I have been learning touch typing for a while now. It is a valuable endeavor. The practice entails flexibility, and by reflecting on my behavior, I am witnessing patterns and extracting lessons. The lessons won’t apply everywhere. So, I am trying to identify their usefulness, as well as the context where each brings the most benefit.
A tool could be described as a continuum of its users when it is being used appropriately. The fluency of use facilitates the task and leaves room for creativity in the performance. Likewise, each problem the user faces with the tool hinders his ability to focus deeply on the outcome. He might spend most of his time struggling with the tool instead of solving the problem.
Activities, as rigid as typing, could benefit from this view of tooling. When shaped as a tool, typing moves expressions from the mind to the computer. Mastering its intricacies makes the translation process straightforward and eliminates wasted time and additional energy. This turns out to be quite useful to me. I was working toward internalizing habits such as writing and taking notes while reading. Typing them quickly has been helping me to keep focus and avoid breaking up my line of thought.
Another lesson I learned from touch typing is how ‘Less is more’ works in the real world. The less I focus on speed and put more effort into pressing the right keys, the faster I type. This translates very well to the world of programming. When I rush, I make decisions that turn out to be a bad fit in the system as a whole.

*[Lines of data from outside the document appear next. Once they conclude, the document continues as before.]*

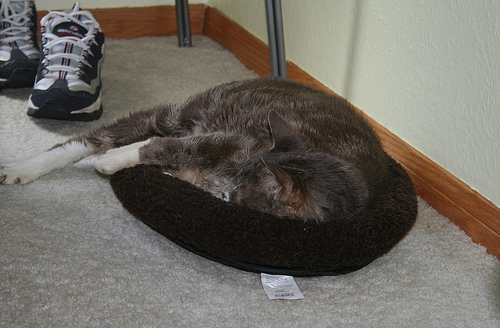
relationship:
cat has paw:
[1, 77, 392, 217] [8, 141, 89, 187]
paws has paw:
[0, 127, 166, 199] [74, 138, 147, 176]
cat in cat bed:
[1, 77, 392, 217] [117, 175, 430, 281]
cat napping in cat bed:
[1, 77, 392, 217] [110, 154, 433, 300]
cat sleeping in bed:
[1, 77, 392, 217] [123, 137, 437, 296]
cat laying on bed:
[1, 77, 392, 217] [144, 187, 424, 282]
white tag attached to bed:
[258, 271, 306, 301] [109, 153, 419, 277]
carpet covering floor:
[7, 34, 498, 318] [2, 33, 483, 325]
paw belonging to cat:
[0, 140, 94, 184] [1, 77, 392, 217]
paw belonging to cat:
[91, 134, 150, 174] [16, 72, 374, 240]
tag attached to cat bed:
[258, 270, 305, 301] [109, 137, 420, 278]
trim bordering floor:
[0, 2, 499, 261] [2, 33, 483, 325]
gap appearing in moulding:
[200, 2, 210, 34] [33, 2, 483, 252]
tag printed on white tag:
[258, 270, 305, 301] [260, 271, 306, 306]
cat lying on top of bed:
[1, 77, 392, 217] [99, 128, 434, 302]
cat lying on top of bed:
[1, 77, 392, 217] [132, 159, 422, 288]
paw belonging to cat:
[91, 134, 150, 174] [1, 77, 392, 217]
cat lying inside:
[1, 77, 392, 217] [2, 0, 484, 324]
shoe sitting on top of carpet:
[2, 1, 43, 89] [7, 34, 498, 318]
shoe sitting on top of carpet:
[25, 2, 105, 118] [7, 34, 498, 318]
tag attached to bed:
[258, 270, 305, 301] [109, 153, 419, 277]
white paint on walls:
[35, 0, 499, 216] [33, 0, 499, 211]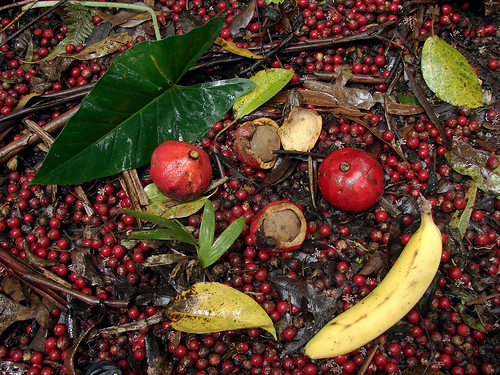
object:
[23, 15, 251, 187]
leaf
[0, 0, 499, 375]
ground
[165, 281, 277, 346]
leaf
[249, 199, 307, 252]
nut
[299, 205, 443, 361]
banana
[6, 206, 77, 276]
berries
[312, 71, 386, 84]
twigs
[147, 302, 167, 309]
stem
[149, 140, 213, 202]
pomegranate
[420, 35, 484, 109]
leaves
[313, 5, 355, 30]
cranberries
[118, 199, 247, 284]
plant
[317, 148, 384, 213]
pomegranates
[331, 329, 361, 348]
peel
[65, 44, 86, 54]
cranberry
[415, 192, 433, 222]
stem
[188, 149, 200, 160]
stem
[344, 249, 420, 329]
marks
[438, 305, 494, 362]
coffee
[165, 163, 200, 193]
skin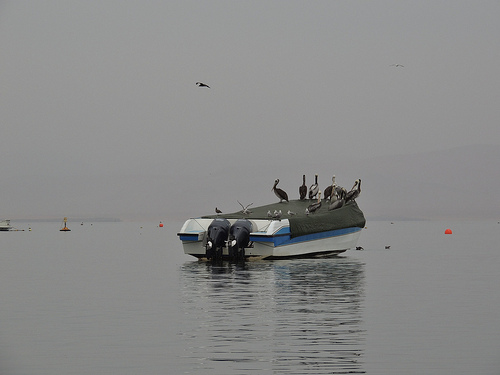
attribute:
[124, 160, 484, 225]
fog-covered hill — covered, fog covered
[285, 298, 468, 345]
water — calm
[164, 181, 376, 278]
boat — covered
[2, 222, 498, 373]
water — calm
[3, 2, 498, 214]
sky — hazy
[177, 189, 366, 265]
boat — covered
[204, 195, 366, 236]
cover — black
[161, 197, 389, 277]
boat — blue, white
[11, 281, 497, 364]
surface — water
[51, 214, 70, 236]
buoy — tall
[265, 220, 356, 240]
stripe — blue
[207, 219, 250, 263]
motor — black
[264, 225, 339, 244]
stripe — blue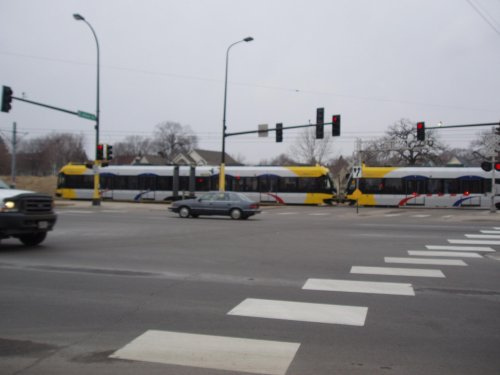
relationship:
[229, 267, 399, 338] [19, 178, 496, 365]
box in road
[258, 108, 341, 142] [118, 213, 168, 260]
signals in road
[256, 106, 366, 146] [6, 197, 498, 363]
signals in road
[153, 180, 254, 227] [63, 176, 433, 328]
car in road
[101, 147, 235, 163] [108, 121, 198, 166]
roofs behind trees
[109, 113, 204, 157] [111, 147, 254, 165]
trees in front of roofs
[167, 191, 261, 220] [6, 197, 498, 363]
car on road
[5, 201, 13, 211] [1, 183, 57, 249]
headlight on truck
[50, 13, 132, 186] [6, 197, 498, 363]
post next to road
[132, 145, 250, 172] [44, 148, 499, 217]
house behind train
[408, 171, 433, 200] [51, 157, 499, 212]
door on train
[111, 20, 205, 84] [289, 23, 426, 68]
clouds in sky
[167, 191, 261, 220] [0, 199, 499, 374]
car in road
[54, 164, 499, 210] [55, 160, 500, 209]
train has train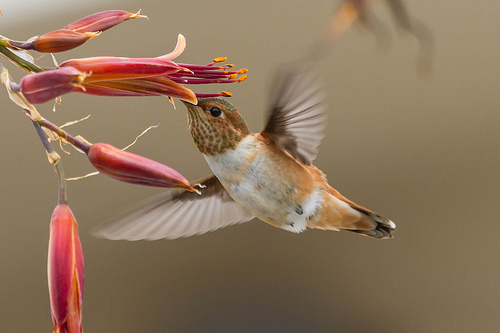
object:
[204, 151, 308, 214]
bird's fur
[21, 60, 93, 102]
flower petals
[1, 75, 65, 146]
flowers stem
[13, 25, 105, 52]
pink flowers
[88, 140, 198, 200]
red/orange flower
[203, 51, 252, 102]
flower top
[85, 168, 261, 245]
bird wings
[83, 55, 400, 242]
bird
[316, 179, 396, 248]
birds tail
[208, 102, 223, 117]
bird's eye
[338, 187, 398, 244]
feathers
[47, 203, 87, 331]
flower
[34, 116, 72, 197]
stem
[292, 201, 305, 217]
feet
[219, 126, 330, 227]
body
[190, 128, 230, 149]
chin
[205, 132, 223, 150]
spots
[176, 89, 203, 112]
beak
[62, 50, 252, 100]
flower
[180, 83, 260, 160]
head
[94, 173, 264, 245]
wing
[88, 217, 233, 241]
tips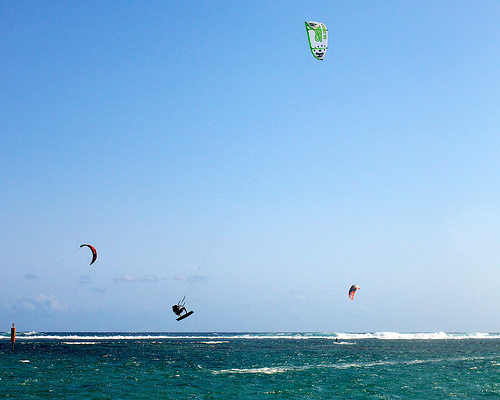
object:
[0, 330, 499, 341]
foam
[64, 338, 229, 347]
wave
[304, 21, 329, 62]
sail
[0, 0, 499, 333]
skies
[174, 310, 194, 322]
board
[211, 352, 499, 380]
foam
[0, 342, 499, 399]
foreground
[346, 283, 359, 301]
kite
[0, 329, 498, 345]
white waves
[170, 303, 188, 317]
skier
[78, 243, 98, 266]
parasail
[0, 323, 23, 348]
floater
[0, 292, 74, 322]
clouds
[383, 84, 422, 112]
ground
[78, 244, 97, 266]
kite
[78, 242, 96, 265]
sail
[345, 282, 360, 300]
sail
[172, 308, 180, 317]
vest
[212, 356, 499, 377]
white surf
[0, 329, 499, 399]
ocean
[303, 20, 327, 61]
kite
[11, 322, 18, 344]
pole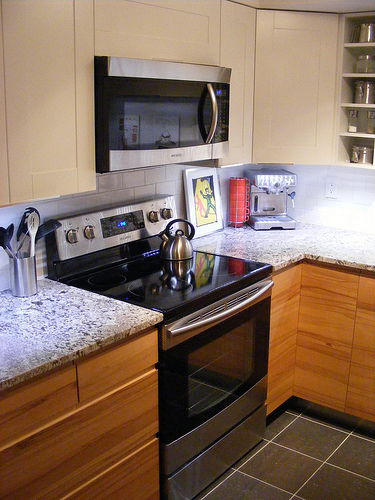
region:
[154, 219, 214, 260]
a silvery kettle on a stove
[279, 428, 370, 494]
clean linoleum in the kitchen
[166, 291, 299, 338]
a silvery stove handle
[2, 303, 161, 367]
a marble kitchen countertop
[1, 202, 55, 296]
a bunch of kitchen utensils in a pot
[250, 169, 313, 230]
a silvery espresso machine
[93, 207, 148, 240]
digital display on a stove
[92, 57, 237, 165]
a silver and black microwave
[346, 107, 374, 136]
salt and pepper shaker on a shelf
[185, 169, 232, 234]
a framed picture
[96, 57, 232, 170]
black and silver microwave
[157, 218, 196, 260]
silver teapot with black handle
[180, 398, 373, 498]
black tile floor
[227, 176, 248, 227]
stack of red cups on counter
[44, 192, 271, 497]
black and silver stove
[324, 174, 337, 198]
electrical outlet on wall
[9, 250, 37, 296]
silver can that holds utensils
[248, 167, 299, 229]
silver espresso machine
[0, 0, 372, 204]
white cabinets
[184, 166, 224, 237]
picture in silver frame leaning against wall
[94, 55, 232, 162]
silver and black microwave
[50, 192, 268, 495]
silver and black oven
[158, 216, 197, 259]
silver and black kettle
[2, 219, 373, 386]
white and black granite countertops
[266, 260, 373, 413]
brown wood cabinets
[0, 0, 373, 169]
white cabinets on top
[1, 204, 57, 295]
black and white cooking utensils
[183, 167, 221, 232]
picture with man standing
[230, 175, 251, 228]
orange coffee mug rack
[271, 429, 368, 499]
Gray tiled floor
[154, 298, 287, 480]
Black and stainless steal oven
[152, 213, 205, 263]
Silver teapot on a stove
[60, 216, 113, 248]
Knobs on a stove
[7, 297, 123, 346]
Marble counter by a stove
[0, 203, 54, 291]
Cup of cooking utensils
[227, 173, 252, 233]
Orange cups by a coffee maker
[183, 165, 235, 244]
Picture by a stove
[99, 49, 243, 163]
Microwave above a stove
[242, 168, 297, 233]
Esspresso maker on a counter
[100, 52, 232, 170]
Kitchen over the range microwave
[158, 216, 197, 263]
Silver metal tea kettle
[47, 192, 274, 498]
Black and metallic range unit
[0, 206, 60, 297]
Round metal cooking utensil holder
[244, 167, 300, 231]
Silver metal coffee maker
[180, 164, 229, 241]
Colorful painting leaning against wall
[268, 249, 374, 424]
Brown wooden kitchen cabinets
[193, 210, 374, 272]
Granite kitchen counter tops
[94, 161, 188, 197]
White tiled back splash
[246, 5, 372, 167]
Light brown kitchen cabinets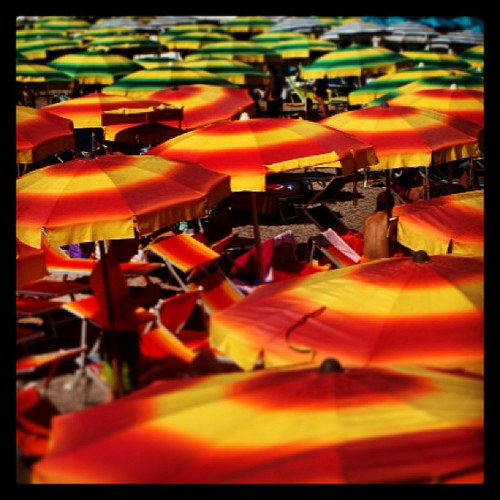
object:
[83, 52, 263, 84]
green/yellow stripes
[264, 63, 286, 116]
person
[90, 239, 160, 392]
man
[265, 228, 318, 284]
chair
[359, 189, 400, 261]
man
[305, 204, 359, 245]
chairs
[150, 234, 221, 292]
seat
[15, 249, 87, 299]
seat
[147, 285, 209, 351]
seat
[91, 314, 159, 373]
seat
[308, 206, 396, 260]
seat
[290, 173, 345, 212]
chair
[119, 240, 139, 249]
glasses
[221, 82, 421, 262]
sand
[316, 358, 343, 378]
tip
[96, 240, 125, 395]
unbrella pole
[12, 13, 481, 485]
umbrella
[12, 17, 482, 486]
beach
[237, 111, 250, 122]
tip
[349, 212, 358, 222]
footprints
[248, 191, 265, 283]
pole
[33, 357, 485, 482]
top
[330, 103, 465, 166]
top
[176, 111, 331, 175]
top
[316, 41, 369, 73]
top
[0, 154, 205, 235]
top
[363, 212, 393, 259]
back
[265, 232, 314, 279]
towel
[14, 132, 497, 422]
ground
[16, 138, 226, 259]
umbrella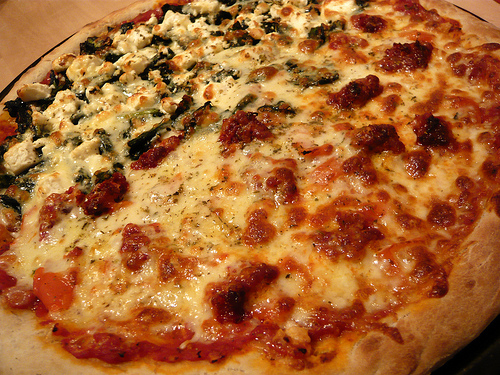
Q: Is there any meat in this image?
A: Yes, there is meat.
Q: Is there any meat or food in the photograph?
A: Yes, there is meat.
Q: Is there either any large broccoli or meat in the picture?
A: Yes, there is large meat.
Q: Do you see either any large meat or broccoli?
A: Yes, there is large meat.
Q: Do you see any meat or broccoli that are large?
A: Yes, the meat is large.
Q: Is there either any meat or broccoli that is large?
A: Yes, the meat is large.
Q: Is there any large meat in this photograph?
A: Yes, there is large meat.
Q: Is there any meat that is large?
A: Yes, there is meat that is large.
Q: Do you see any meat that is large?
A: Yes, there is meat that is large.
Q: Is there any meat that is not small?
A: Yes, there is large meat.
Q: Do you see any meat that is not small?
A: Yes, there is large meat.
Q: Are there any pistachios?
A: No, there are no pistachios.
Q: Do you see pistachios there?
A: No, there are no pistachios.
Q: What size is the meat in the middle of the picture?
A: The meat is large.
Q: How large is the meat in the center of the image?
A: The meat is large.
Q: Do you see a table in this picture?
A: Yes, there is a table.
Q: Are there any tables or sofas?
A: Yes, there is a table.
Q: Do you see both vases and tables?
A: No, there is a table but no vases.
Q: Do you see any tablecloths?
A: No, there are no tablecloths.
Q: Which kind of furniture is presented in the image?
A: The furniture is a table.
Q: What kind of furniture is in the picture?
A: The furniture is a table.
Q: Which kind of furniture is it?
A: The piece of furniture is a table.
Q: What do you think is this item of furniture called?
A: This is a table.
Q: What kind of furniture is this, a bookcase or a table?
A: This is a table.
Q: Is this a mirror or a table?
A: This is a table.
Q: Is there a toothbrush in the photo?
A: No, there are no toothbrushes.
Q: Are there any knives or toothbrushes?
A: No, there are no toothbrushes or knives.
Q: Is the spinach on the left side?
A: Yes, the spinach is on the left of the image.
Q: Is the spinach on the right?
A: No, the spinach is on the left of the image.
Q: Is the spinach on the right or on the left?
A: The spinach is on the left of the image.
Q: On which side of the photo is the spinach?
A: The spinach is on the left of the image.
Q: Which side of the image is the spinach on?
A: The spinach is on the left of the image.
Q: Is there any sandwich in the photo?
A: No, there are no sandwiches.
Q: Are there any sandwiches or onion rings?
A: No, there are no sandwiches or onion rings.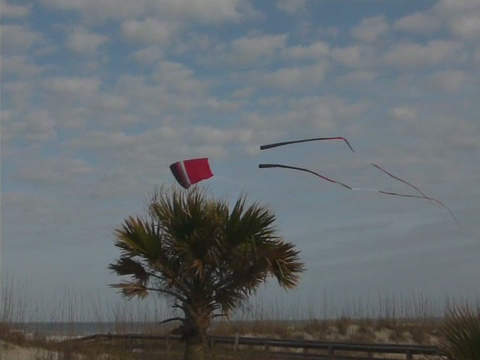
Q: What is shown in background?
A: Water.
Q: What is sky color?
A: Blue.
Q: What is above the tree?
A: A kite.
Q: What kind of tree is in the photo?
A: Palm tree.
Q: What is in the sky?
A: Clouds.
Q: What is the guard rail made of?
A: Metal.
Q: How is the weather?
A: Cloudy.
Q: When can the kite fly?
A: When the wind blows.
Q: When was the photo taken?
A: During the daytime.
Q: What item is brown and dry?
A: Grass.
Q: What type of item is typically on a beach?
A: Sand.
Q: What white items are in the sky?
A: Clouds.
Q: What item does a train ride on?
A: A track.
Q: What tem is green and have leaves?
A: A palm tree.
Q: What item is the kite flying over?
A: A palm tree.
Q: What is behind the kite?
A: Kite tails.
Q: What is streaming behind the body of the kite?
A: Two long, colorful tails.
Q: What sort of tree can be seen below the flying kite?
A: A palm tree.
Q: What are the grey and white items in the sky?
A: Clouds.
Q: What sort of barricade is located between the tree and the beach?
A: A metal guard rail.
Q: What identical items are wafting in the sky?
A: A pair of kite tails.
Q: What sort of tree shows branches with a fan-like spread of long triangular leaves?
A: A palm tree.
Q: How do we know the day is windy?
A: Two kite tails are wafting, high in the sky.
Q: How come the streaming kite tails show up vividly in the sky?
A: They are brightly colored, black, white and red.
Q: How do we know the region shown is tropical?
A: The lone tree on the beach is a palm tree.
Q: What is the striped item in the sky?
A: A kite.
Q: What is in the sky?
A: Clouds.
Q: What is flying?
A: Kite.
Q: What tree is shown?
A: Palm.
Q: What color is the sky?
A: Blue.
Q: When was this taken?
A: Daytime.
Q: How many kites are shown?
A: 1.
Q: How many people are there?
A: 0.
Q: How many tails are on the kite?
A: 2.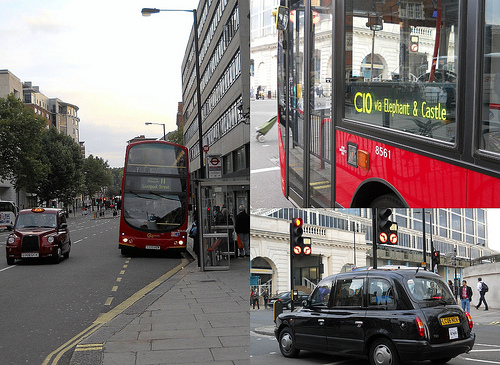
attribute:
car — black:
[276, 270, 473, 361]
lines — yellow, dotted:
[100, 255, 131, 316]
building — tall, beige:
[181, 7, 268, 187]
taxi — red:
[7, 204, 74, 264]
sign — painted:
[342, 77, 451, 131]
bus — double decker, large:
[274, 4, 498, 208]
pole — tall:
[190, 9, 203, 268]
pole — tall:
[158, 124, 168, 143]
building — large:
[248, 209, 367, 305]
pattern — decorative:
[106, 264, 252, 363]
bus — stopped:
[115, 137, 183, 257]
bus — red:
[119, 137, 189, 258]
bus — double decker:
[115, 137, 191, 255]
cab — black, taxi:
[271, 267, 477, 363]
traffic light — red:
[290, 215, 305, 247]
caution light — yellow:
[289, 216, 305, 252]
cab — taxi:
[4, 206, 74, 267]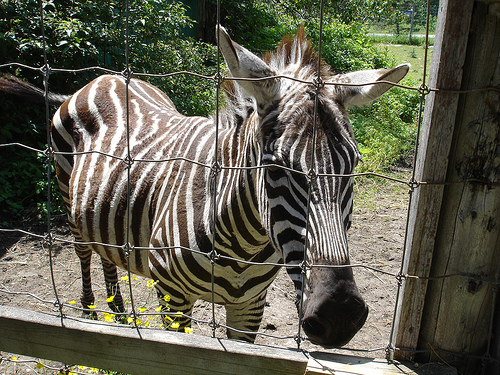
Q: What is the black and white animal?
A: Zebra.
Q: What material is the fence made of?
A: Metal.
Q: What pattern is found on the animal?
A: Stripes.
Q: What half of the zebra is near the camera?
A: Front.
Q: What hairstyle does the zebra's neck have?
A: Mohawk.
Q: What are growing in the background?
A: Bushes.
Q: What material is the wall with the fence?
A: Wood.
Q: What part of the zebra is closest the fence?
A: Nose.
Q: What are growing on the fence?
A: Flowers.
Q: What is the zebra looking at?
A: Cameraman.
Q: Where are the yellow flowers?
A: Side of zebra.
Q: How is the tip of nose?
A: Black.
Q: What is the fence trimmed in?
A: Wood.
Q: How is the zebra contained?
A: Fence.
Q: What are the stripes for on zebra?
A: Protection.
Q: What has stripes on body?
A: Zebra.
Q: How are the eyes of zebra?
A: Open.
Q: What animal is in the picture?
A: A zebra.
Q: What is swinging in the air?
A: The tail.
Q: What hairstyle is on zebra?
A: Mohawk.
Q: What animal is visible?
A: Zebra.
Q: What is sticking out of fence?
A: Zebras nose.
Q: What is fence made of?
A: Wood and wires.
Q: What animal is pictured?
A: Zebra.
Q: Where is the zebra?
A: Behind the fence.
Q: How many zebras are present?
A: 1.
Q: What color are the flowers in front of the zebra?
A: Yellow.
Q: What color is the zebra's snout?
A: Black.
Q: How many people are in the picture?
A: Zero.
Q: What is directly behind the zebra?
A: Bushes.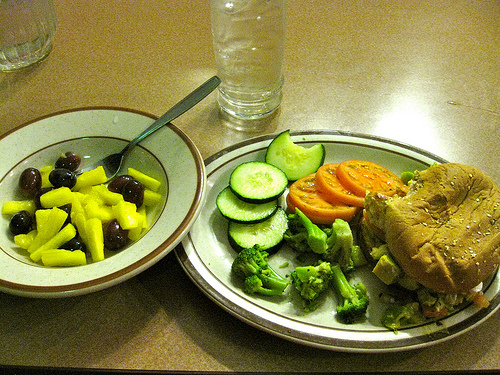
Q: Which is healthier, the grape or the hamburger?
A: The grape is healthier than the hamburger.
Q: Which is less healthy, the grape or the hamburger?
A: The hamburger is less healthy than the grape.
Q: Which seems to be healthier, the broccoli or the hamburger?
A: The broccoli is healthier than the hamburger.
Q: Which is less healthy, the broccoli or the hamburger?
A: The hamburger is less healthy than the broccoli.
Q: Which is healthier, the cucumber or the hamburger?
A: The cucumber is healthier than the hamburger.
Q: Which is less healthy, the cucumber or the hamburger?
A: The hamburger is less healthy than the cucumber.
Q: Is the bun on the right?
A: Yes, the bun is on the right of the image.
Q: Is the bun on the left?
A: No, the bun is on the right of the image.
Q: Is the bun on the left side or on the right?
A: The bun is on the right of the image.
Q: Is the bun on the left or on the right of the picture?
A: The bun is on the right of the image.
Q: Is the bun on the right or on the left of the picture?
A: The bun is on the right of the image.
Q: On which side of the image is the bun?
A: The bun is on the right of the image.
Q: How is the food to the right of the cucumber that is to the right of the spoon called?
A: The food is a bun.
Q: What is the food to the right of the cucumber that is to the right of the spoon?
A: The food is a bun.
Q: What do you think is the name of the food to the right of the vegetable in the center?
A: The food is a bun.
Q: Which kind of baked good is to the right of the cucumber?
A: The food is a bun.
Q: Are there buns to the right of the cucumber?
A: Yes, there is a bun to the right of the cucumber.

As a programmer, I type far less code as I acquire more experience and learn new approaches to dealing with problems. Optimizing for typing speed is not a reasonable idea, even when I am late in the schedule. However, typing fast is nice for running experiments and checking hypotheses. If the code is not simple, it is hard to put it all in my mind while changing it. I should validate the assumptions I am making about the behavior of the system soon. This is useful when I am exploring a new code base or when I work on a code base I never worked on before.
I find aspects of the actual code that I have missed only late. I can spot fallacies early when I make hypotheses about the existing code and test them before going on with a series of thoughts. Typing fast here helps me write automated checks, knowing that I will throw away some lines of code, if not most of them, in the pursuit of learning.
By the way, it is not unusual for me to rewrite or remove lines of code I wrote. There is a lot of value in that if we take away the evasive belief that effort is correlated with progress.